__WORK TO COMPLETE__. Reproduce the text of every record below verbatim, omitting the pictures from your answer.

__DATASET EXCERPTS__.
+++++

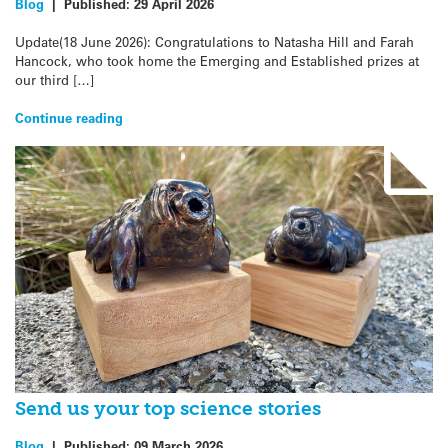
Blog
|
Published:
29 April 2026
Update(18 June 2026): Congratulations to Natasha Hill and Farah
Hancock, who took home the Emerging and Established prizes at
our third […]
Continue reading
Send us your top science stories
Blog
|
Published:
09 March 2026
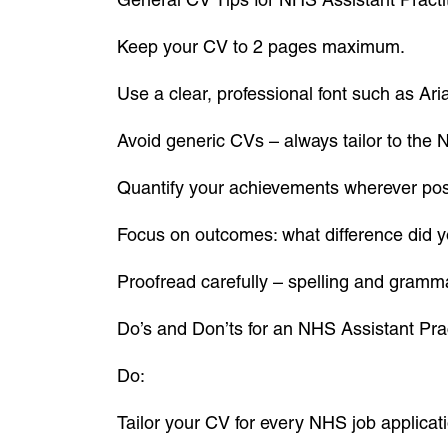
Keep your CV to 2 pages maximum.
Use a clear, professional font such as Arial
Avoid generic CVs – always tailor to the 
Quantify your achievements wherever pos
Focus on outcomes: what difference did
Proofread carefully – spelling and gramma
Do’s and Don’ts for an NHS Assistant Pra
Do:
Tailor your CV for every NHS job applicat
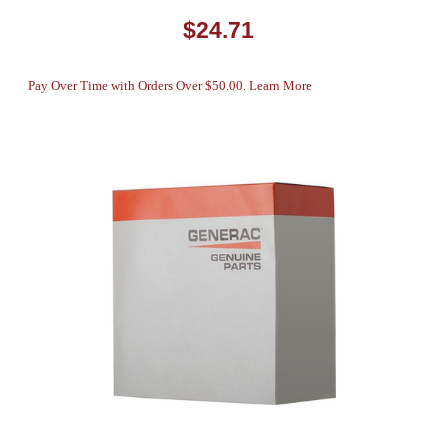
$24.71
Pay Over Time with Orders Over $50.00. Learn More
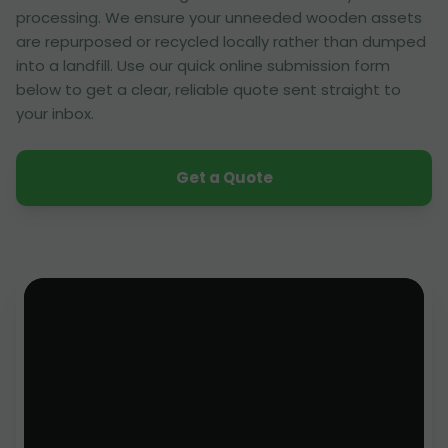
processing. We ensure your unneeded wooden assets
are repurposed or recycled locally rather than dumped
into a landfill. Use our quick online submission form
below to get a clear, reliable quote sent straight to
your inbox.
Get a Quote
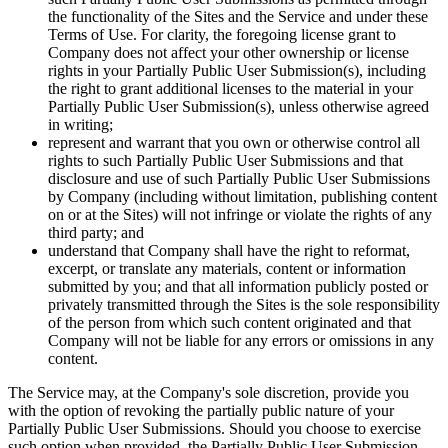
the functionality of the Sites and the Service and under these
Terms of Use. For clarity, the foregoing license grant to
Company does not affect your other ownership or license
rights in your Partially Public User Submission(s), including
the right to grant additional licenses to the material in your
Partially Public User Submission(s), unless otherwise agreed
in writing;
represent and warrant that you own or otherwise control all
rights to such Partially Public User Submissions and that
disclosure and use of such Partially Public User Submissions
by Company (including without limitation, publishing content
on or at the Sites) will not infringe or violate the rights of any
third party; and
understand that Company shall have the right to reformat,
excerpt, or translate any materials, content or information
submitted by you; and that all information publicly posted or
privately transmitted through the Sites is the sole responsibility
of the person from which such content originated and that
Company will not be liable for any errors or omissions in any
content.
The Service may, at the Company's sole discretion, provide you
with the option of revoking the partially public nature of your
Partially Public User Submissions. Should you choose to exercise
such option when provided, the Partially Public User Submission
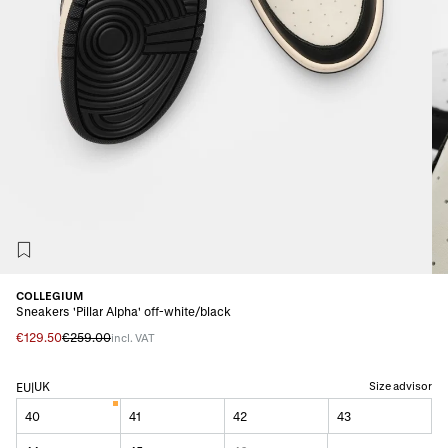
COLLEGIUM
Sneakers 'Pillar Alpha' off-white/black
€129.50
€259.00
incl. VAT
UK
Size advisor
EU
|
40
41
42
43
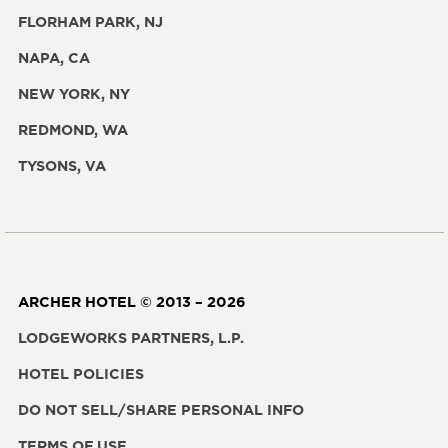
FLORHAM PARK, NJ
NAPA, CA
NEW YORK, NY
REDMOND, WA
TYSONS, VA
ARCHER HOTEL © 2013 – 2026
LODGEWORKS PARTNERS, L.P.
HOTEL POLICIES
DO NOT SELL/SHARE PERSONAL INFO
TERMS OF USE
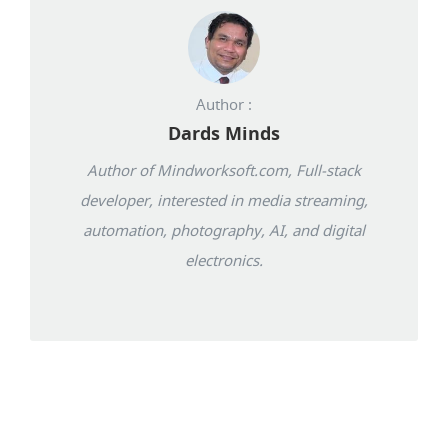
Author :
Dards Minds
Author of Mindworksoft.com, Full-stack
developer, interested in media streaming,
automation, photography, AI, and digital
electronics.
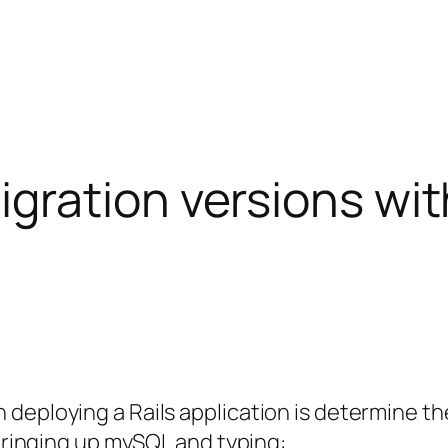
gration versions wi
deploying a Rails application is determine the
 bringing up mySQL and typing:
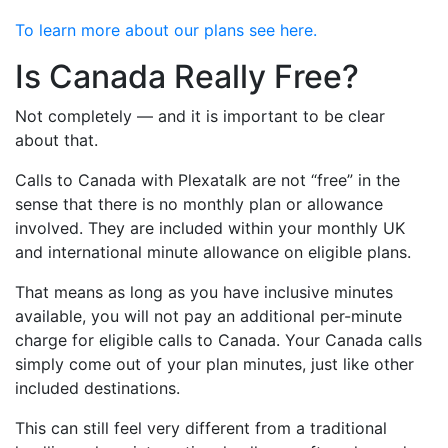
To learn more about our plans see here.
Is Canada Really Free?
Not completely — and it is important to be clear
about that.
Calls to Canada with Plexatalk are not “free” in the
sense that there is no monthly plan or allowance
involved. They are included within your monthly UK
and international minute allowance on eligible plans.
That means as long as you have inclusive minutes
available, you will not pay an additional per-minute
charge for eligible calls to Canada. Your Canada calls
simply come out of your plan minutes, just like other
included destinations.
This can still feel very different from a traditional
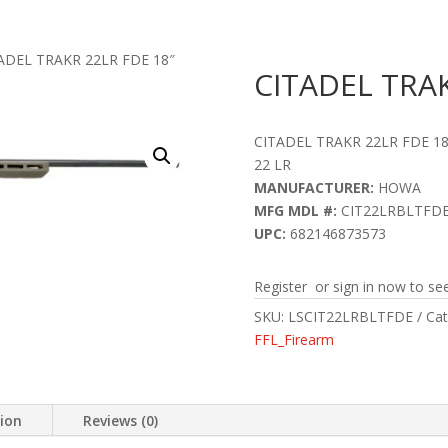
ADEL TRAKR 22LR FDE 18″
CITADEL TRAK
CITADEL TRAKR 22LR FDE 18
22 LR
MANUFACTURER:
HOWA
MFG MDL #:
CIT22LRBLTFD
UPC:
682146873573
Register or sign in now to see
SKU:
LSCIT22LRBLTFDE
Cat
FFL_Firearm
tion
Reviews (0)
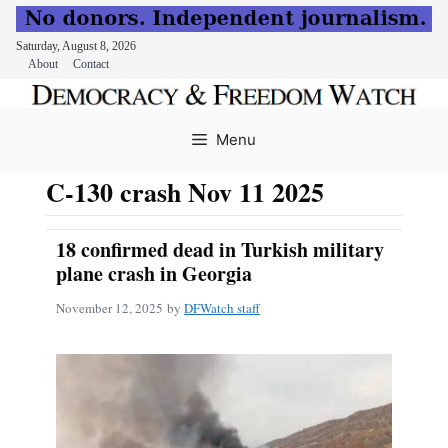
Saturday, August 8, 2026
About
Contact
Skip
to
Menu
content
C-130 crash Nov 11 2025
18 confirmed dead in Turkish military
plane crash in Georgia
November 12, 2025
by
DFWatch staff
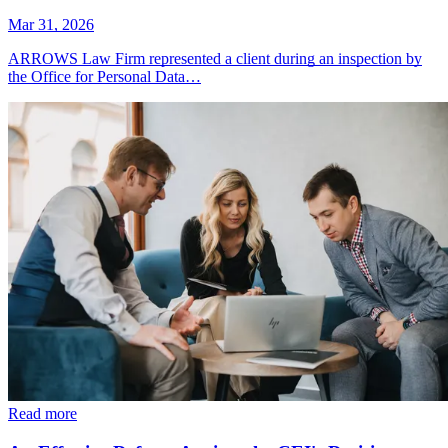
Mar 31, 2026
ARROWS Law Firm represented a client during an inspection by
the Office for Personal Data…
Read more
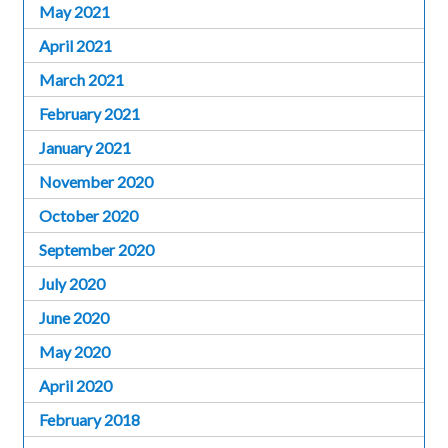
May 2021
April 2021
March 2021
February 2021
January 2021
November 2020
October 2020
September 2020
July 2020
June 2020
May 2020
April 2020
February 2018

+++++

__ANSWER TO THE PROBLEM__.
Blog
|
Published:
29 April 2026
Update(18 June 2026): Congratulations to Natasha Hill and Farah
Hancock, who took home the Emerging and Established prizes at
our third […]
Continue reading
Send us your top science stories
Blog
|
Published:
09 March 2026
Keep your CV to 2 pages maximum.
Use a clear, professional font such as Arial
Avoid generic CVs – always tailor to the 
Quantify your achievements wherever pos
Focus on outcomes: what difference did
Proofread carefully – spelling and gramma
Do’s and Don’ts for an NHS Assistant Pra
Do:
Tailor your CV for every NHS job applicat
$24.71
Pay Over Time with Orders Over $50.00. Learn More
processing. We ensure your unneeded wooden assets
are repurposed or recycled locally rather than dumped
into a landfill. Use our quick online submission form
below to get a clear, reliable quote sent straight to
your inbox.
Get a Quote
the functionality of the Sites and the Service and under these
Terms of Use. For clarity, the foregoing license grant to
Company does not affect your other ownership or license
rights in your Partially Public User Submission(s), including
the right to grant additional licenses to the material in your
Partially Public User Submission(s), unless otherwise agreed
in writing;
represent and warrant that you own or otherwise control all
rights to such Partially Public User Submissions and that
disclosure and use of such Partially Public User Submissions
by Company (including without limitation, publishing content
on or at the Sites) will not infringe or violate the rights of any
third party; and
understand that Company shall have the right to reformat,
excerpt, or translate any materials, content or information
submitted by you; and that all information publicly posted or
privately transmitted through the Sites is the sole responsibility
of the person from which such content originated and that
Company will not be liable for any errors or omissions in any
content.
The Service may, at the Company's sole discretion, provide you
with the option of revoking the partially public nature of your
Partially Public User Submissions. Should you choose to exercise
such option when provided, the Partially Public User Submission
COLLEGIUM
Sneakers 'Pillar Alpha' off-white/black
€129.50
€259.00
incl. VAT
UK
Size advisor
EU
|
40
41
42
43
FLORHAM PARK, NJ
NAPA, CA
NEW YORK, NY
REDMOND, WA
TYSONS, VA
ARCHER HOTEL © 2013 – 2026
LODGEWORKS PARTNERS, L.P.
HOTEL POLICIES
DO NOT SELL/SHARE PERSONAL INFO
TERMS OF USE
Author :
Dards Minds
Author of Mindworksoft.com, Full-stack
developer, interested in media streaming,
automation, photography, AI, and digital
electronics.
gration versions wi
deploying a Rails application is determine the
 bringing up mySQL and typing:
To learn more about our plans see here.
Is Canada Really Free?
Not completely — and it is important to be clear
about that.
Calls to Canada with Plexatalk are not “free” in the
sense that there is no monthly plan or allowance
involved. They are included within your monthly UK
and international minute allowance on eligible plans.
That means as long as you have inclusive minutes
available, you will not pay an additional per-minute
charge for eligible calls to Canada. Your Canada calls
simply come out of your plan minutes, just like other
included destinations.
This can still feel very different from a traditional
ADEL TRAKR 22LR FDE 18″
CITADEL TRAK
CITADEL TRAKR 22LR FDE 18
22 LR
MANUFACTURER:
HOWA
MFG MDL #:
CIT22LRBLTFD
UPC:
682146873573
Register or sign in now to see
SKU:
LSCIT22LRBLTFDE
Cat
FFL_Firearm
tion
Reviews (0)
Saturday, August 8, 2026
About
Contact
Skip
to
Menu
content
C-130 crash Nov 11 2025
18 confirmed dead in Turkish military
plane crash in Georgia
November 12, 2025
by
DFWatch staff
Mar 31, 2026
ARROWS Law Firm represented a client during an inspection by
the Office for Personal Data…
Read more
May 2021
April 2021
March 2021
February 2021
January 2021
November 2020
October 2020
September 2020
July 2020
June 2020
May 2020
April 2020
February 2018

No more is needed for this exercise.